Increasingly frequent storms, floods, droughts and other extreme weather across Europe are consequences of global warming and other climate changes, the European Environment Agency said today.

EU predicts grim future for Europe's weather

Increasingly frequent storms, floods, droughts and other extreme weather across Europe are consequences of global warming and other climate changes, the European Environment Agency said today.

Its report that draws a grim picture of rising sea levels, melting glaciers in the Alps and deadly heat waves.

The 107-page report by the EU agency ”underlines that strategies are needed, at European, regional, national and local levels to adapt to climate change”, said Jacqueline McGlade, the EEA’s executive director.

“Europe has to continue to lead worldwide efforts to reduce greenhouse gas emissions,” McGlade said.

The climate changes “will considerably affect our societies and environments for decades and centuries to come”, she said in a statement in connection with the release of the report: Impacts of Europe’s Changing Climate.

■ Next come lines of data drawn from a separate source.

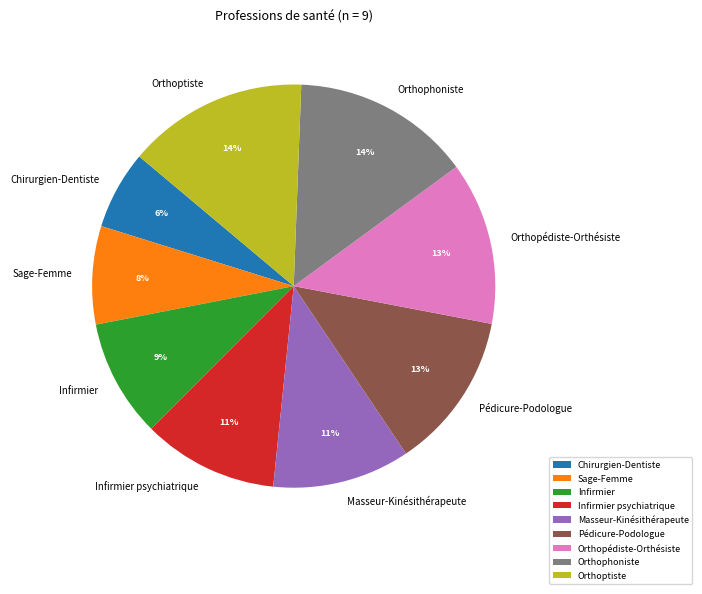

What is the smallest slice in the pie chart?

Chirurgien-Dentiste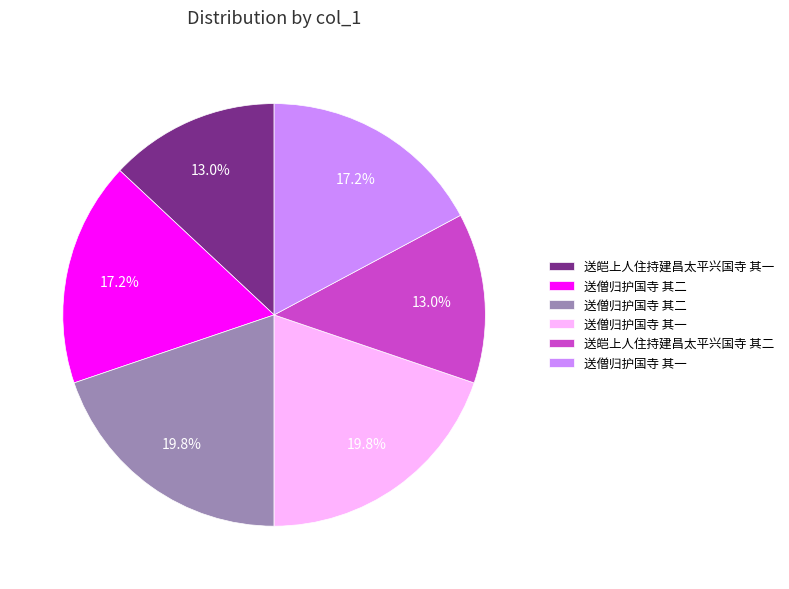

Count the number of slices in the pie.

6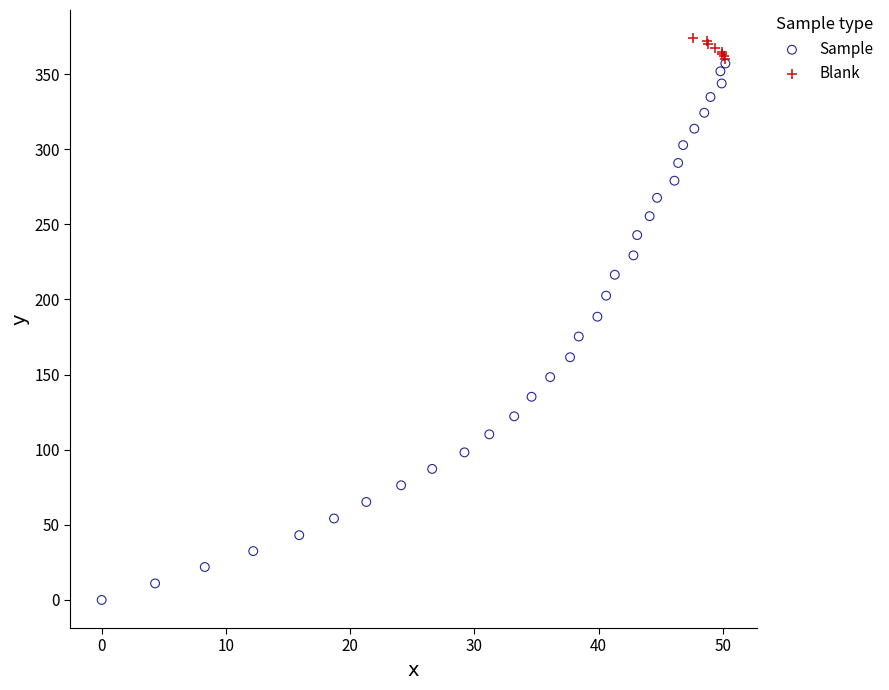

What are all the series names shown in the legend?

Sample, Blank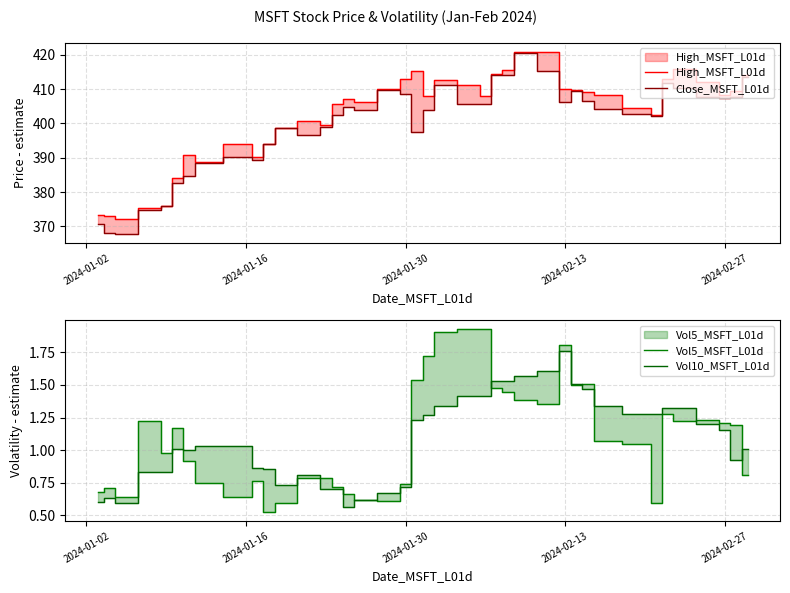

What is the lowest value of the High_MSFT_L01d series?

372.1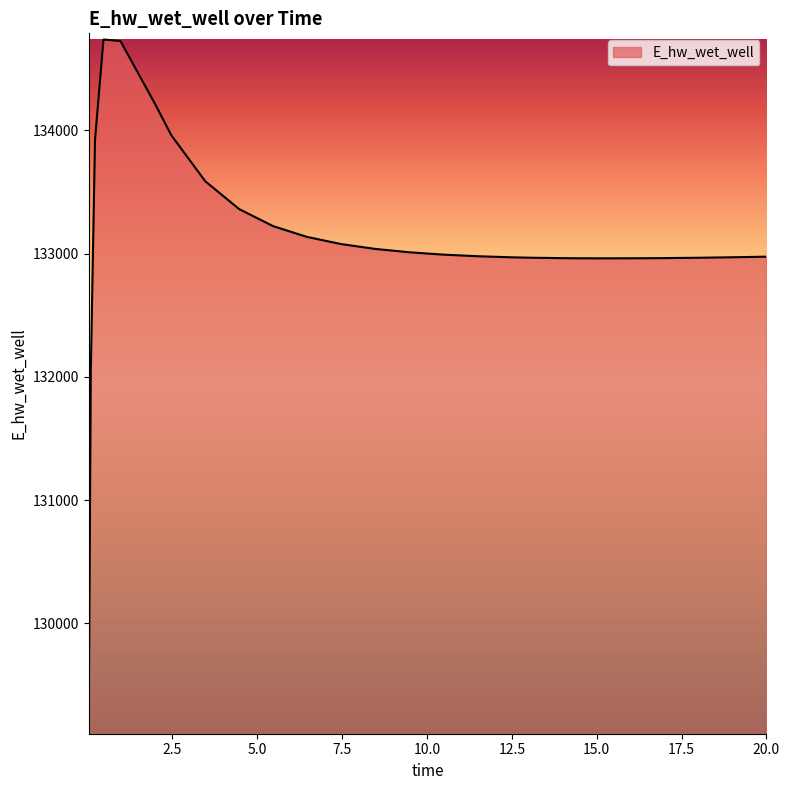

What is the difference between the maximum and minimum values?

5626.0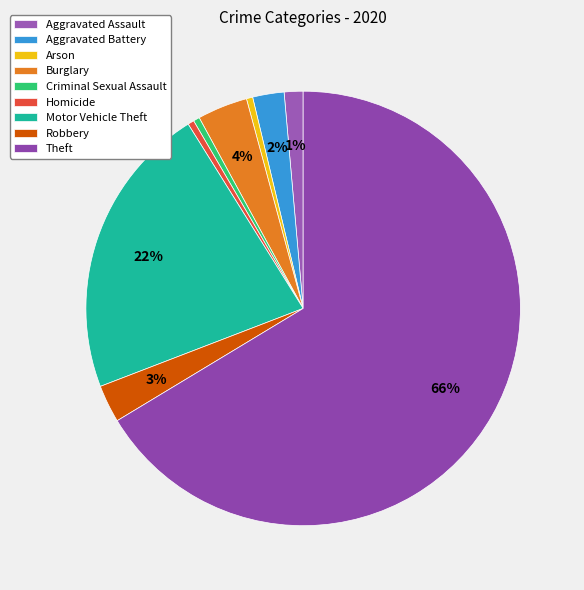

To the nearest percent, what portion does Motor Vehicle Theft represent?

22%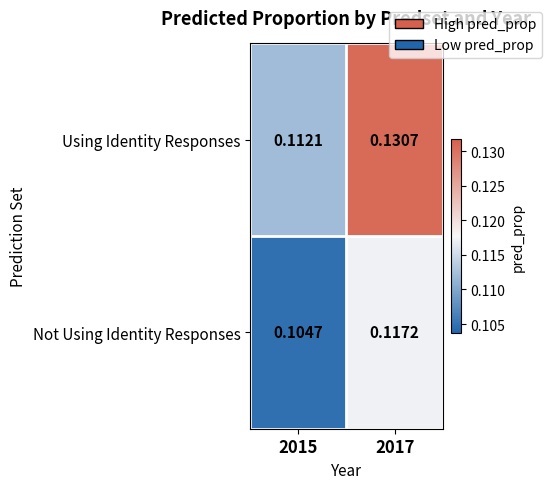

Which series has the widest spread of values?

Using Identity Responses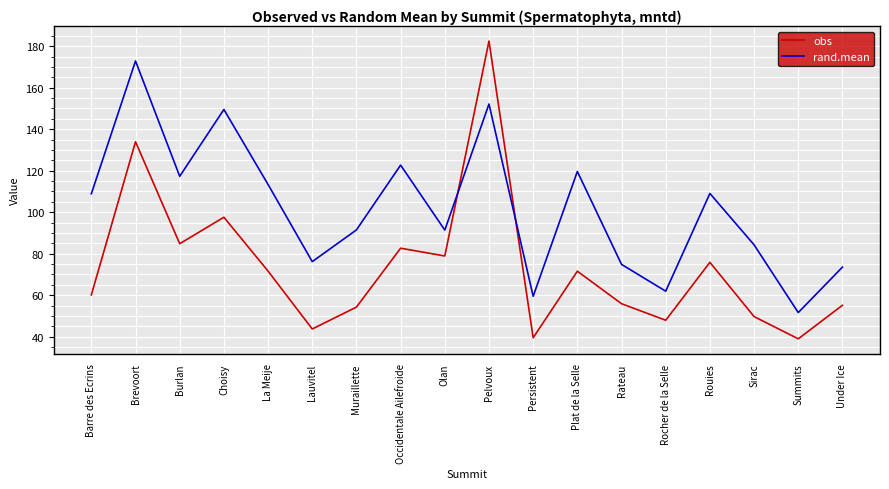

The value of obs at Barre des Ecrins is 60.2. True or false?

True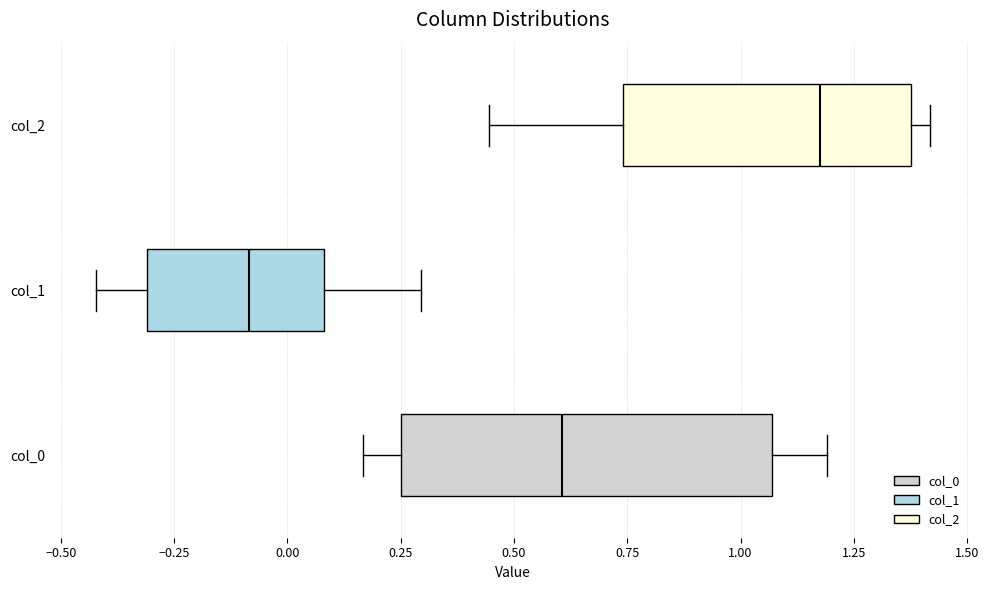

Which box has the furthest to the left median line?

col_1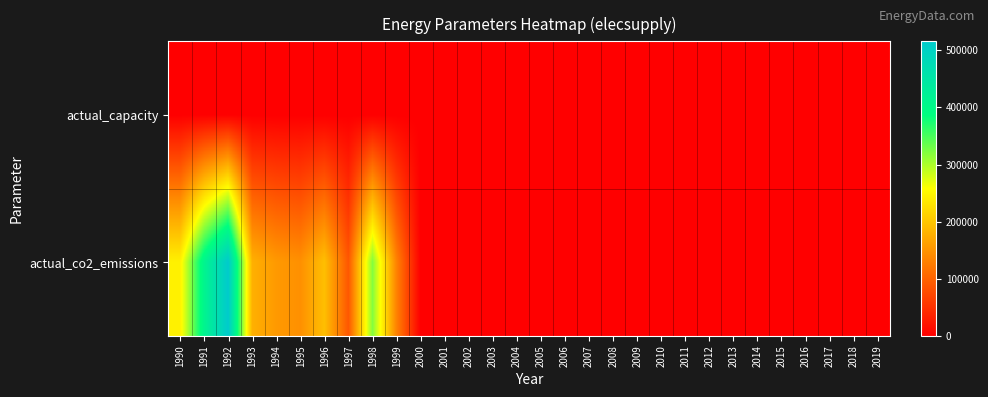

Which series changed the most between 2002 and 2019?

actual_capacity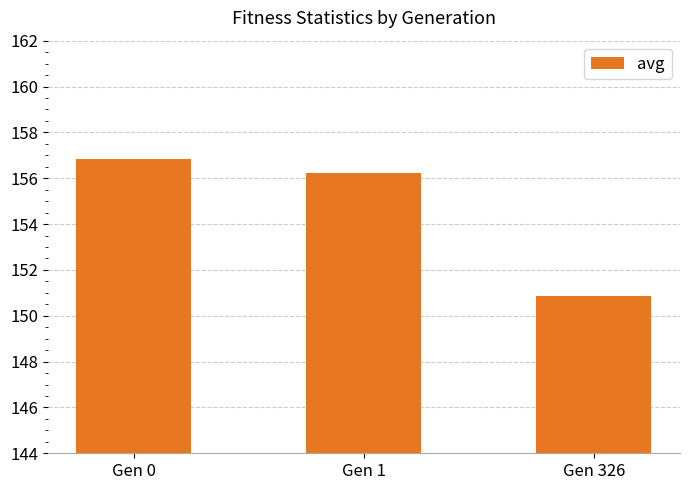

The chart shows a value of 91.4 at Gen 0. True or false?

False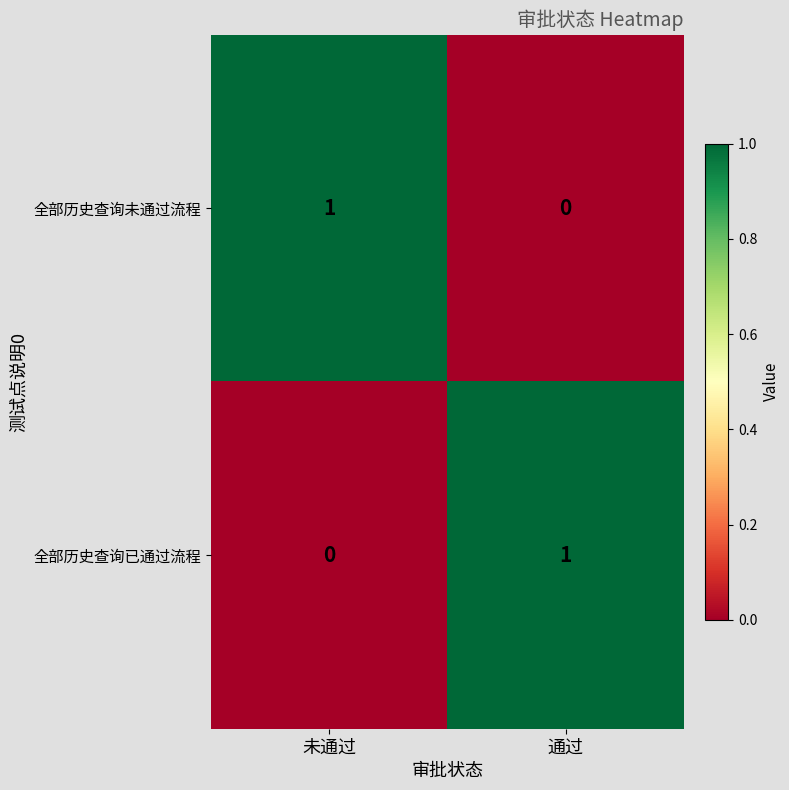

Reading right to left, list all the values displayed in this chart.

全部历史查询未通过流程: 通过=0	未通过=1
全部历史查询已通过流程: 通过=1	未通过=0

Global warming is believed to be caused by human activities, in particular emissions of heat-trapping greenhouse gases such as carbon dioxide from the burning of fossil fuels.

In a statement issued by the Copenhagen-based agency, McGlade called for the ratification of the 1997 UN pact for combating climate change, known as the Kyoto Protocol.

The protocol aims to reduce carbon-dioxide emissions worldwide in 2010 to 8% below 1990 levels. The emissions degrade the Earth’s protective ozone layer.

The United States, the world’s biggest emitter of greenhouse gases, has refused to sign, arguing the agreement would be harmful to its economy.

So far 123 countries, including all 25 EU members, have signed. But without Russia or the United States the accord cannot take effect, because it must be ratified by nations representing 55% of the industrialised world’s emissions.

Russian officials said earlier this year that it was unlikely their country would ratify any time soon.

The 1990s were the warmest decade on record, and the three hottest years recorded – 1998, 2002 and 2003 – occurred in the last six years, the EEA said. The global warming rate is now almost 0.2 C per decade.

The report singled out summer floods across Europe two years ago and last year’s summer heat wave in western and southern Europe as recent examples of how destructive extreme weather can be.

The flooding killed about 80 people in 11 countries, affected more than 600,000 and caused economic losses of at least €14.8bn, according to the agency.

More than 20,000 deaths, many among elderly people, were recorded during the European heat wave in 2003, which also caused up to 30% of crop harvests in many southern countries to fail, the EEA said.

Melting reduced the mass of the Alpine glaciers by one-tenth in 2003 alone, and three quarters of those glaciers could disappear by 2050, the report said.

Sea levels along European shores rose by 0.8-3.0mm per year in the last century. The rate of increase is projected to be two to four times higher during this century.

The EEA covers the 25 EU countries and Bulgaria, Romania, Turkey, Iceland, Liechtenstein and Norway.